L’année 2018 arrive bientôt à son terme et avec elle un certain nombre d’évolutions observées dans l’adtech qui laissent déjà entrevoir quelques tendances fortes pour 2019. Nous interrogeons Julien Gardès, vice-président pour l’Europe du Sud d’Adform, plateforme DSP, pour connaître son analyse.
Télévision, DOOH, audio…
J.G. Nous sommes arrivés à un stade où l’ensemble des médias sont disponibles en programmatique. L’innovation et la valeur dans le marketing digital viendront de la diversification de canaux, comme la télévision (même si des contraintes et des verrous existant encore), le DOOH et l’audio.
DMP
J.G. Une autre tendance forte concerne la propriété des données. L’entrée en vigueur de législations de protection des données personnelles pousse les annonceurs à vouloir maîtriser parfaitement ce qui est fait des données dont ils disposent. Nous constatons chez Adform une explosion de l’adoption de DMP par nos clients.
Ad-exchange.fr : L’annonceur peut considérer que la donnée est à lui. Mais est-ce que l’utilisateur pense la même chose ?
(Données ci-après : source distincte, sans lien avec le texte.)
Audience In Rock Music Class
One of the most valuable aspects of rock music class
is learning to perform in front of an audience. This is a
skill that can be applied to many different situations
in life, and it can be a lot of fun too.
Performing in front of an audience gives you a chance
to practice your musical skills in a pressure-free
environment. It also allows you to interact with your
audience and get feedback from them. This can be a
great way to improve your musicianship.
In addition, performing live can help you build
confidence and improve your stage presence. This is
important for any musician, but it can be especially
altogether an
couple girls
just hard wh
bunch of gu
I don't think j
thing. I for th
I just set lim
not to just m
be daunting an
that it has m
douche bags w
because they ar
J.G. La donné de l’utilisateur lui appartient. Le Règlement général de protection des données (RGPD) a mis l’utilisateur au centre du débat. Il lui a donné le pouvoir de choisir, à travers notamment les plateformes de gestion du consentement (CMP). Nous devons aussi gagner la confiance des internautes en leur affichant moins de publicités, et en veillant à ce que le message soit plus pertinent, ciblé et donc efficace. Des initiatives comme Digital Ad Trust vont dans ce sens. Il va de soi que si les taux d’ad blockers devait continuer d’augmenter nous arrêterions tous de travailler !
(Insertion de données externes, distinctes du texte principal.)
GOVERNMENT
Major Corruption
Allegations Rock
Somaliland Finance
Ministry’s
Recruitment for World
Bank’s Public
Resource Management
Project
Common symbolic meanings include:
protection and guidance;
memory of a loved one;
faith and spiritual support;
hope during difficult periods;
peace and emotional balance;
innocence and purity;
L’internalisation de l’adtech
J.G. Une autre tendance forte en France est l’internalisation par les annonceurs des technologies publicitaires. Cela est en partie le reflet d’une volonté de marques de reprendre plus de contrôle sur le pilotage de leurs campagnes. Historiquement nous avons toujours travaillé avec les prestataires de nos utilisateurs finaux. Cependant maintenant nous sommes des plus en plus en situation de répondre à des appels d’offres émis directement par les annonceurs. Ces nouvelles responsabilités que les annonceurs assument expliquent aussi l’émergence de nouvelles sociétés. Ces dernières se positionnent plutôt dans le conseil sur les technologies à adopter et sur leurs points forts et faibles, notamment pour des problématiques data. C’est le cas d’Accenture, de Converteo ou d’Ebiquity. Ce sont des acteurs avec lesquels nous collaborons.
Ad-exchange.fr: Les annonceurs sont désormais en direct avec vous alors ?
J.G. Ce sont plutôt des systèmes hybrides, une sorte de semi-internalisation à travers laquelle l’annonceur contracte directement avec des technologies comme la nôtre. La raison est que l’annonceur souhaite avoir plus de transparence et de maîtrise sur ce qui est fait, tout en déléguant à son agence l’activité de media trading. Ce système devient le plus répandu du marché. Cela permet aux marques de se réapproprier leurs données, de maîtriser leurs coûts et d’être moins dépendantes de leurs prestataires.
La gestion des identités
J.G. La gestion des identités est une autre problématique forte de ce marché. L’industrie n’a toujours pas réussi à trouver une solution cross-device satisfaisante. Celle-ci est nécessaire à une meilleure gestion du capping et par conséquent à une meilleure expérience utilisateur. On voit émerger des alliances, mais il n’existe pas encore de solution qui puisse être commune à tous. Tant que l’on n’aura pas trouvé de monnaie commune pour travailler les uns avec les autres, on sera toujours confronté à d’immenses difficultés technologiques pour gérer la capacité à identifier un même individu sur ses différents devices. Et pendant ce temps, ce sont bien les grandes plateformes walled gardens qui garderont toute leur force. Or, il y a bien une vie en dehors de ces environnements clos, et il faut que l’on arrive à dépasser ces contraintes !
L’industrie n’a toujours pas réussi à trouver une solution cross-device satisfaisante.
Ad-exchange.fr: Mais tout cela relève de la volonté de travailler ensemble, non ?
J.G. Oui, ce problème illustre le désordre qui règne dans le marché programmatique qui souffre de l’absence d’une vraie instance régulatrice. Nous avons besoin de standards, de bonnes pratiques et d’interopérabilité.